These are the key concepts you need to understand to accurately answer the question.

Partial Derivatives
Understanding the concept of partial derivatives is crucial in multivariable calculus. They allow us to examine how a function changes as we alter each individual variable, holding the others constant.
Partial derivatives are similar to ordinary derivatives but are applied to functions with two or more variables. In our example, the function is dependent on two variables, \(x\) and \(y\). Thus, the partial derivatives \(f_x\) and \(f_y\) tell us how the function changes with respect to \(x\) and \(y\) respectively. By calculating these, we gain insight into how the function's surface tilts in each direction.
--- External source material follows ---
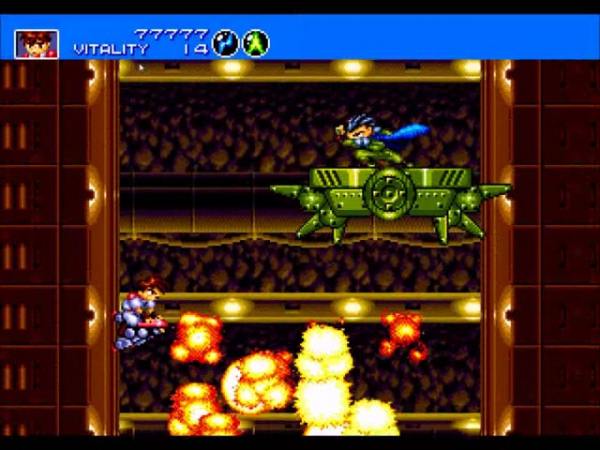
Identify the location of walls. (546, 335), (47, 318).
When we set these derivatives to zero, we find points that could represent peaks, valleys, or saddle points in the function's surface – points where the function does not slope in any direction.
Critical Points
Critical points are essential in calculus optimization since they represent spots where the function may achieve a local maximum, local minimum or a saddle point.
To find critical points, we solve the system of equations formed by setting each first partial derivative to zero.
In the provided example, by solving the system, we determine that there is a critical point at \((1, 0)\). These points are important because they potentially identify peaks or troughs on the function surface. Properly identifying and classifying critical points is the backbone of optimizing functions in calculus.
Hessian Determinant
The Hessian determinant is a powerful tool used to classify critical points. This calculation helps us understand the nature of these points – whether they are local minima, local maxima, or saddle points.
The Hessian matrix is made from the second partial derivatives of a function and is used to compute the Hessian determinant, \(H\). For a function of two variables, like ours, \(H\) is calculated as \[H = f_{xx}f_{yy} - (f_{xy})^2\] where \(f_{xx}\), \(f_{yy}\), and \(f_{xy}\) are the second partial derivatives.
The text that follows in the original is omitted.